If I made a program, and I wanted a random number.
I know it's not compleatly possible, since it takes numbers out of the ram.
Although there must be worse and better ways to do this.
What are the better ways do do it.

I love this topic. Random number generation is not only well discussed but then you have dozens of different kinds of random.

Are you aware of TRNGs and PRNGs?
https://en.wikipedia.org/wiki/List_of_random_number_generators

One of my tasks long ago involved a Gaussian random number generator. Some may call that OTR (other than random) and here's why it was needed. In production the spread was Gaussian so to simulate what would happen in real life, this was part of the simulation.

There are many fine off the shelf generators on the web, why do you need to create another?
Also, you have to define what efficient is. That can be the number of machine cycles or a statisical "correctness." You didn't say!

I love this topic.

I love this topic too. What I DON'T understand is why srand(time(NULL)) and rand, which is what we're all taught to use, are such lousy random number generators and you have to look elsewhere if you want decent random numbers. It's an interesting topic, but so many applications need good random numbers that I would have thought that some really, really smart people would study the issue (and they have) and simply provide the rest of us a nice simple standard way of doing it where we didn't have to research it ourselves and find one of the many "off the shelf generators on the web". I don't have to do that with vectors. I simply #include <vector>. If I'm not happy with the implementation, I can go find someone else's, but I'm provided with a standard one that works well. With random numbers, I'm not.

@AssertNull. I hear you.

And partly because asking for random alone is just the beginning of the question, no one has a simple one size fits all answer. That is, the random generators I've used have been picked by looking at the specification of the app we are creating. I supplied that Gaussein as an example.

Since I know there are many definations of random, that's why there's no good answer yet. The OP needs to reveal a lot more. Especially what "efficient" means to them.
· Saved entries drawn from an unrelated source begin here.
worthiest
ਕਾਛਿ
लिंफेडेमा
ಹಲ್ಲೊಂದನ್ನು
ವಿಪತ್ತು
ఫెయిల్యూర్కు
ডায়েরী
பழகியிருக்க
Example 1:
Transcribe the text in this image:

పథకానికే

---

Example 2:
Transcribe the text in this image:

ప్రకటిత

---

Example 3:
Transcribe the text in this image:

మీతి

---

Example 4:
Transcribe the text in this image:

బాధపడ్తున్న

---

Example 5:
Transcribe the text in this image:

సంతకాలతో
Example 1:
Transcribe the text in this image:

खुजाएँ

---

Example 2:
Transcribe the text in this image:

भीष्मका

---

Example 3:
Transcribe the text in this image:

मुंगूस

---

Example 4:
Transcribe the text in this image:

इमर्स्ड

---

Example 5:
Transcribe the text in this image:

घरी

Again, one time it's CPU cycles, the next time it's the random number distribution and another time it's something else altogether.

What I DON'T understand is why srand(time(NULL)) and rand, which is what we're all taught to use, are such lousy random number generators

Probably for the same reason gets and atoi are so lousy. The interface was simple, they were "good enough" at the time, and time/experience changes what's considered acceptable in a library.
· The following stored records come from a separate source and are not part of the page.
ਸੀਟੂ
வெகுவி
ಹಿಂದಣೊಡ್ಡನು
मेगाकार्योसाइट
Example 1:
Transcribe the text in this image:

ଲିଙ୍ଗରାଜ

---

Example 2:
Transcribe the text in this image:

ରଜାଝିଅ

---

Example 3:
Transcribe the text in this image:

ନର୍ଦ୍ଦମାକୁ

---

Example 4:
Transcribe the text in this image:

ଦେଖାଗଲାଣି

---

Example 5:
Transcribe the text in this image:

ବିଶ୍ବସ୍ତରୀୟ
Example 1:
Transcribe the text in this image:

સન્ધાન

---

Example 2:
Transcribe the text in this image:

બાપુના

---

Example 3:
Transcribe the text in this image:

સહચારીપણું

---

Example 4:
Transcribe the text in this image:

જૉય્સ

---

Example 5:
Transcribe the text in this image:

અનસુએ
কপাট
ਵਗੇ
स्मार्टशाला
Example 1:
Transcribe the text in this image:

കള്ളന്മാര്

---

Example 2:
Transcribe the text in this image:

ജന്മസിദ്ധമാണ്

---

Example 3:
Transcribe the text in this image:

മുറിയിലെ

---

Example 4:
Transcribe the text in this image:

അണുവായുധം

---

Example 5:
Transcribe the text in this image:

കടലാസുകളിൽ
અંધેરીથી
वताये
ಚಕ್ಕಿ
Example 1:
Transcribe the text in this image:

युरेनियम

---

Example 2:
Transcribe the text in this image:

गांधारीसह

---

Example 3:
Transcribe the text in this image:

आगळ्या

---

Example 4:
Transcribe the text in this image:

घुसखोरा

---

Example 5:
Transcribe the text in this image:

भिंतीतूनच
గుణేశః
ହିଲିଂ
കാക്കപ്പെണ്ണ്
With random numbers, I'm not.

#include <random> is a move in the right direction, though I'd argue it's not "simple" due to a wide range of needs from an RNG and a bit of design by committee.
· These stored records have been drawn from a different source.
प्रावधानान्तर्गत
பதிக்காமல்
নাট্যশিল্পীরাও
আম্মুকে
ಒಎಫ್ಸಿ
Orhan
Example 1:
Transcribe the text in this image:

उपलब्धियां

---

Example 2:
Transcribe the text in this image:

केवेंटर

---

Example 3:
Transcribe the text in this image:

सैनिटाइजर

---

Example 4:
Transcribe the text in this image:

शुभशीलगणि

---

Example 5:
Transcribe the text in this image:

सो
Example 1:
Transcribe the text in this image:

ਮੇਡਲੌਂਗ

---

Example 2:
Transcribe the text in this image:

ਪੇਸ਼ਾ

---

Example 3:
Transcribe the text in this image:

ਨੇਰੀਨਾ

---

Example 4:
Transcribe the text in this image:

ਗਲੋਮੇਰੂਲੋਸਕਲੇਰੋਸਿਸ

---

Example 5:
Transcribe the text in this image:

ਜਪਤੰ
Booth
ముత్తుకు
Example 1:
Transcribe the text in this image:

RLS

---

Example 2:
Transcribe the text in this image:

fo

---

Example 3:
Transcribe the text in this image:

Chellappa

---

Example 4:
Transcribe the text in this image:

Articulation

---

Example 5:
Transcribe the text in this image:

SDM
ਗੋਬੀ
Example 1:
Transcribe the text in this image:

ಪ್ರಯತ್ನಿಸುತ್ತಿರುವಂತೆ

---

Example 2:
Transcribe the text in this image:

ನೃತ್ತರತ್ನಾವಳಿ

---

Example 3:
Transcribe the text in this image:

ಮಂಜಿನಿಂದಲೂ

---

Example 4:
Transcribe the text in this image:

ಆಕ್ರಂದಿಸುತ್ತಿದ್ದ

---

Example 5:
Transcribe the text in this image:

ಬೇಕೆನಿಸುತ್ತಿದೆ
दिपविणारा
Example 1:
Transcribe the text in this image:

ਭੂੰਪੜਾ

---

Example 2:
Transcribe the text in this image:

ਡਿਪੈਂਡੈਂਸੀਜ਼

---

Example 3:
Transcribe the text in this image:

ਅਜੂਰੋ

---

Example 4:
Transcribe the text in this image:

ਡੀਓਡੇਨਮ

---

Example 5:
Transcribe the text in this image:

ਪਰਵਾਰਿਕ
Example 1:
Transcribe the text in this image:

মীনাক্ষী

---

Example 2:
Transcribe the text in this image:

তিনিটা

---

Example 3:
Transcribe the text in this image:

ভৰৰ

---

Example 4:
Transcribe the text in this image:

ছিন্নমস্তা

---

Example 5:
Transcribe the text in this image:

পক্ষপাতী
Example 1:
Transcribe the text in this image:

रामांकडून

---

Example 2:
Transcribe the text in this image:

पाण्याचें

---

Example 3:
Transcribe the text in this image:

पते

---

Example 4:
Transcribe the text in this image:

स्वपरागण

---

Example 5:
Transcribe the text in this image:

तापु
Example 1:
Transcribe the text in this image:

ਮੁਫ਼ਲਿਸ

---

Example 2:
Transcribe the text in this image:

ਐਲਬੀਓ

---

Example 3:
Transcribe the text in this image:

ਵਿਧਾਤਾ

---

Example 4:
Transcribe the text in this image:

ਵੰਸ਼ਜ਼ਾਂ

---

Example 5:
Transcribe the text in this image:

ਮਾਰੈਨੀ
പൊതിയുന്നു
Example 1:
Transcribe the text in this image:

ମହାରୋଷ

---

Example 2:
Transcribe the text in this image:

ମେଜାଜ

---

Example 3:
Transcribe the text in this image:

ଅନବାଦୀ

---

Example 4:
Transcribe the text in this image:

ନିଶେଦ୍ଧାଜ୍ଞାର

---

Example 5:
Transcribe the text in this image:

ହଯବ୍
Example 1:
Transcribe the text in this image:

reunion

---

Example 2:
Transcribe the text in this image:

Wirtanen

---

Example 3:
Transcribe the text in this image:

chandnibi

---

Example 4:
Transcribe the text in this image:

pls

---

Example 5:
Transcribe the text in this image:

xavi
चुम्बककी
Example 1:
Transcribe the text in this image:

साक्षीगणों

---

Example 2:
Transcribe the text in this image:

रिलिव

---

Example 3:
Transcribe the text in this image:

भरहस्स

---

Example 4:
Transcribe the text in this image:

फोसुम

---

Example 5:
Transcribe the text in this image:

I helped a guy create a random number generator that kept track of keypress and mouse move/click times and some other "sorta kinda mostly might as well be random" stuff. He was gonna keep going with the project and do a bunch of statistical tests to see if it was truly random, publish a peer-reviewed paper, etc., etc., then his girlfriend stepped in and gave him the "I'm leaving you if you don't stop spending all of your free time on this stupid random number generator project" ultimatum. He had to think about it for longer than she probably would have liked, but eventually he picked her and very possibly the world of random number generation is the worse for it.

I predict this forum will now get a whole bunch of threads from 15-year-olds purportedly working on random generator projects and when you ask them for details and bring up your Gaussian example, they'll respond, "Yeah, I actually have the Gaussian part working, I'm just having problems installing the global keyboard hook so that no one can detect it".

commented: 1. Smart guy. 2. I see what you did there. +0
include <random> is a move in the right direction

Cool. Didn't even realize this was out there. I have to get familiar with the newer stuff. Thanks.